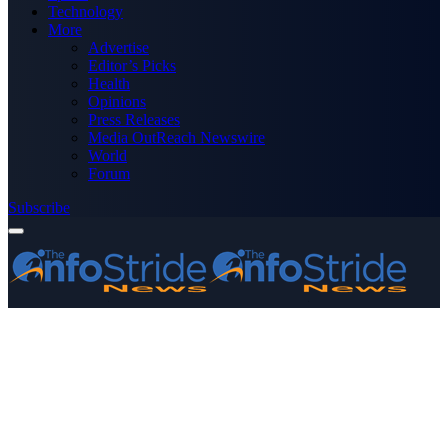
Technology
More
Advertise
Editor’s Picks
Health
Opinions
Press Releases
Media OutReach Newswire
World
Forum
Subscribe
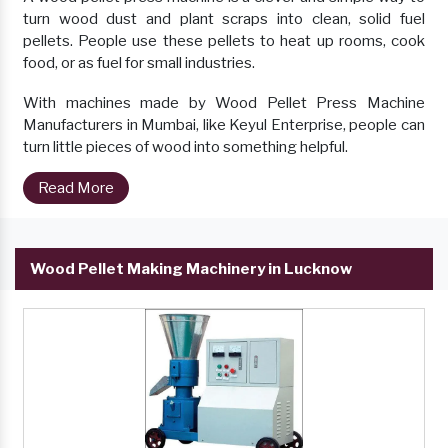
turn wood dust and plant scraps into clean, solid fuel
pellets. People use these pellets to heat up rooms, cook
food, or as fuel for small industries.
With machines made by Wood Pellet Press Machine
Manufacturers in Mumbai, like Keyul Enterprise, people can
turn little pieces of wood into something helpful.
Read More
Wood Pellet Making Machinery in Lucknow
**********
* [Assignment]:
Leave every picture out and retype exactly the lines of the records above from the one holding "Media OutReach Newswire" through the last, both ends included and nothing besides.

* [Exercise result]:
Media OutReach Newswire
World
Forum
Subscribe
turn wood dust and plant scraps into clean, solid fuel
pellets. People use these pellets to heat up rooms, cook
food, or as fuel for small industries.
With machines made by Wood Pellet Press Machine
Manufacturers in Mumbai, like Keyul Enterprise, people can
turn little pieces of wood into something helpful.
Read More
Wood Pellet Making Machinery in Lucknow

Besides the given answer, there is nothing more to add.